§ **What needs to be done**
Read the data below line by line and copy each one with "into" in it.

Dataset entries
····················
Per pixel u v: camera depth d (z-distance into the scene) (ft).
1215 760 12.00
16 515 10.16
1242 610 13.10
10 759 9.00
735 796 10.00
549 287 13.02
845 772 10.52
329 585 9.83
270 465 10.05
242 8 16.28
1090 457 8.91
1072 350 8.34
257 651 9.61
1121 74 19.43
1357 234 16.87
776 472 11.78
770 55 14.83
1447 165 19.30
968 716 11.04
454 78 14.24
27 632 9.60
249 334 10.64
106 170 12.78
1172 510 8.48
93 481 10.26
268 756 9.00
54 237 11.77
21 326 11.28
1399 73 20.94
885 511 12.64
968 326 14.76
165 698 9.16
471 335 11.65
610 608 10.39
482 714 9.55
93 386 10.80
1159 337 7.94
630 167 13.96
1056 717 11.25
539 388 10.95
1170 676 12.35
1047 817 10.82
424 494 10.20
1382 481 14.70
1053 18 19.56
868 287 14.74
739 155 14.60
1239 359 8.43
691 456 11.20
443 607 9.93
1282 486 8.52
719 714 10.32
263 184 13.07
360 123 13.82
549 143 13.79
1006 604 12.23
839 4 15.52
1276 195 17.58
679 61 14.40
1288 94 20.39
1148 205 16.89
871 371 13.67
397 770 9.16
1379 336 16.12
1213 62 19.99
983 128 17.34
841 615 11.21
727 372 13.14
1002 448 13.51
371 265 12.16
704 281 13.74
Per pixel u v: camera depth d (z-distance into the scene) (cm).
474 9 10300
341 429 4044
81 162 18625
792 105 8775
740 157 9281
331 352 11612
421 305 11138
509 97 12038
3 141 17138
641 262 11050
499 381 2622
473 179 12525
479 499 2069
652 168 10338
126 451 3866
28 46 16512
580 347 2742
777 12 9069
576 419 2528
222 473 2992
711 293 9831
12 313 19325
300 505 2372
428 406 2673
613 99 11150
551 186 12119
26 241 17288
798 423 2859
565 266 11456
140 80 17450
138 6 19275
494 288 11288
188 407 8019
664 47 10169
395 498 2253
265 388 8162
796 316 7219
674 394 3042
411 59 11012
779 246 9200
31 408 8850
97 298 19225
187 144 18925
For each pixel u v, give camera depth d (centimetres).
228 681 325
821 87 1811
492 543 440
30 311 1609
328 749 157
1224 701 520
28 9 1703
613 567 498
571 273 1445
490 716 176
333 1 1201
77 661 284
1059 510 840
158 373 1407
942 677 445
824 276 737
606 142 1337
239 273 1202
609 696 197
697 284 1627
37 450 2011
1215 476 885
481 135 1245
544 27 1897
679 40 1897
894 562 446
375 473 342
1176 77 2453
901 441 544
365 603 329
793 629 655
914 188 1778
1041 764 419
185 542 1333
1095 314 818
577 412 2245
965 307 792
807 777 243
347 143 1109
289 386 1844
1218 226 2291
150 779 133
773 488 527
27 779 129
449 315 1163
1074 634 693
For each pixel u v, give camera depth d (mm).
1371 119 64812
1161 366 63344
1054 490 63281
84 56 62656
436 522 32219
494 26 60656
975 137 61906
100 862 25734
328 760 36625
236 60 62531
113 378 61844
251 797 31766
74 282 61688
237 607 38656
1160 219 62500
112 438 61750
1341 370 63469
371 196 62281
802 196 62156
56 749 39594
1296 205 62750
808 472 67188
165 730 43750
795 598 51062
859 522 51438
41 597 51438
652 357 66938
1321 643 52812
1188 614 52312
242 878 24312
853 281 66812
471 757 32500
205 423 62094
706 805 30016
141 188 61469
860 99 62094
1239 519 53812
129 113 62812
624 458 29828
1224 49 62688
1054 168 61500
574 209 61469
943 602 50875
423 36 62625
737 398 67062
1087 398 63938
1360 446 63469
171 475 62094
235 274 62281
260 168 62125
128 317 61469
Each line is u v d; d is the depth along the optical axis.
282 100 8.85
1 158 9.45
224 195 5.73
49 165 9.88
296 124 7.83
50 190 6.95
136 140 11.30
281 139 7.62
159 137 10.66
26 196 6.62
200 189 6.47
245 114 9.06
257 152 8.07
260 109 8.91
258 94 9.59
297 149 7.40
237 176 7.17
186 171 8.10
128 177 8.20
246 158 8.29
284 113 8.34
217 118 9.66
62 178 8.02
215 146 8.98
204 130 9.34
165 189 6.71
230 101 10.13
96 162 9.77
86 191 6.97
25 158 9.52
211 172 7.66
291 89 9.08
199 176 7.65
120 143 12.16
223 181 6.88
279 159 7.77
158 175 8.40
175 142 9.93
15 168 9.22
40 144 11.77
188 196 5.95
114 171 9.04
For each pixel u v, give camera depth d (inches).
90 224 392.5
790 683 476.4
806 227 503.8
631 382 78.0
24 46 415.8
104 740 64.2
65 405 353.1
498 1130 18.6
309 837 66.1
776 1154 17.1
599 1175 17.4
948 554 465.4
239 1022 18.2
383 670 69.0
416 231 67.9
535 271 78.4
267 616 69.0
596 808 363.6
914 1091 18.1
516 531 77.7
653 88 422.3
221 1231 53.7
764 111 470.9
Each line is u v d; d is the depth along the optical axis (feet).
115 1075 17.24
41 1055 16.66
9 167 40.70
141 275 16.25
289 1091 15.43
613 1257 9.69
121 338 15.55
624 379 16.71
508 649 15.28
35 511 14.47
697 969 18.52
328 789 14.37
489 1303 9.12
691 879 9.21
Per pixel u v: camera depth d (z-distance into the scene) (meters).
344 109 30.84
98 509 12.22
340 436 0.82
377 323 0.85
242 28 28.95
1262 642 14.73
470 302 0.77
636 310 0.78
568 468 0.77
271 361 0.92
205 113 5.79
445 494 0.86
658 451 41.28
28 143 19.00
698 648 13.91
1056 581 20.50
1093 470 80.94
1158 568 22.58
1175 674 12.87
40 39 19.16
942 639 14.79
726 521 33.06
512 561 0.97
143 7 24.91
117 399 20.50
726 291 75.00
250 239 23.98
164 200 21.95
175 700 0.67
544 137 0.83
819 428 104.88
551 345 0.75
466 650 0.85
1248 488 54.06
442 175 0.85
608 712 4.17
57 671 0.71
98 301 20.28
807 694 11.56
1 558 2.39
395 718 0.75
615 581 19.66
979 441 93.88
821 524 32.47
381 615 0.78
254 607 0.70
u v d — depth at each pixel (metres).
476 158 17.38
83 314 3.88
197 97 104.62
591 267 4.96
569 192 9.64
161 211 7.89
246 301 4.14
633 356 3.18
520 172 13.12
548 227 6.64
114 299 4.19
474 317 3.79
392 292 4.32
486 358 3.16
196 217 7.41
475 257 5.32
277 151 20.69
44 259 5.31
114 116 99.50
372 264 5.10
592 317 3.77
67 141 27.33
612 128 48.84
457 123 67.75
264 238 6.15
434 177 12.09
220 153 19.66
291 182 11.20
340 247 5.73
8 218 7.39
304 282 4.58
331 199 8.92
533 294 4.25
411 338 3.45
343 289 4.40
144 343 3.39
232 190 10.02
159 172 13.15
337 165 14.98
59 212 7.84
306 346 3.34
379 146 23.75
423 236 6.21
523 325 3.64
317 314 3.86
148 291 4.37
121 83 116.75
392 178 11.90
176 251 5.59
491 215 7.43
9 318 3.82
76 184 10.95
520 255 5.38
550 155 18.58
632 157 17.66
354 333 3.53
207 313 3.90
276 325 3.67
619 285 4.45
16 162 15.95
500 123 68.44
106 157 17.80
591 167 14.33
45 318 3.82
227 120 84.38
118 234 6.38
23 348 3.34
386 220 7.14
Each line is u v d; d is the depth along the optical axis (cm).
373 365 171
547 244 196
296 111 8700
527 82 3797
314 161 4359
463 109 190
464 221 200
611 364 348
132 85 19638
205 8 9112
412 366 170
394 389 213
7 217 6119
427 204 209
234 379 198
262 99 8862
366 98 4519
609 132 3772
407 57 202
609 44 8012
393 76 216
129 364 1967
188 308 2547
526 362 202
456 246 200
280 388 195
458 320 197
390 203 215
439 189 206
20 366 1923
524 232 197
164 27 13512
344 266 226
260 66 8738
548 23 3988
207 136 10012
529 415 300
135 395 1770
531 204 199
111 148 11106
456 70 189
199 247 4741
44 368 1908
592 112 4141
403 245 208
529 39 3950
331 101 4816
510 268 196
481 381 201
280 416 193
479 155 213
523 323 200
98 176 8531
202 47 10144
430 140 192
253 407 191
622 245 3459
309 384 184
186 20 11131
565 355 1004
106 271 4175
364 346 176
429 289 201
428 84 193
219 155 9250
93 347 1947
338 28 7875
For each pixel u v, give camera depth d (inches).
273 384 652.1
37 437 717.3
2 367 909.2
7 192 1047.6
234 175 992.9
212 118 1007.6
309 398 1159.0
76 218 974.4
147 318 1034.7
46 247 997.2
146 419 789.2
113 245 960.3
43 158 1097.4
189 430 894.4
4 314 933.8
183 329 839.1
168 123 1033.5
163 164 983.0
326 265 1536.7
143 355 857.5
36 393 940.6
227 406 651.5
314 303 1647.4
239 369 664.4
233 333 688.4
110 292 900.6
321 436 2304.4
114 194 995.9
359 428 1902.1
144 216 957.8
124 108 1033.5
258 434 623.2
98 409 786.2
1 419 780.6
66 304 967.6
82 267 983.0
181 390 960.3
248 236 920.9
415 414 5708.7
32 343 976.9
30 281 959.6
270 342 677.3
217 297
····················
§ **Response to this exercise**
Per pixel u v: camera depth d (z-distance into the scene) (ft).
Per pixel u v: camera depth d (z-distance into the scene) (cm).
Per pixel u v: camera depth d (z-distance into the scene) (meters).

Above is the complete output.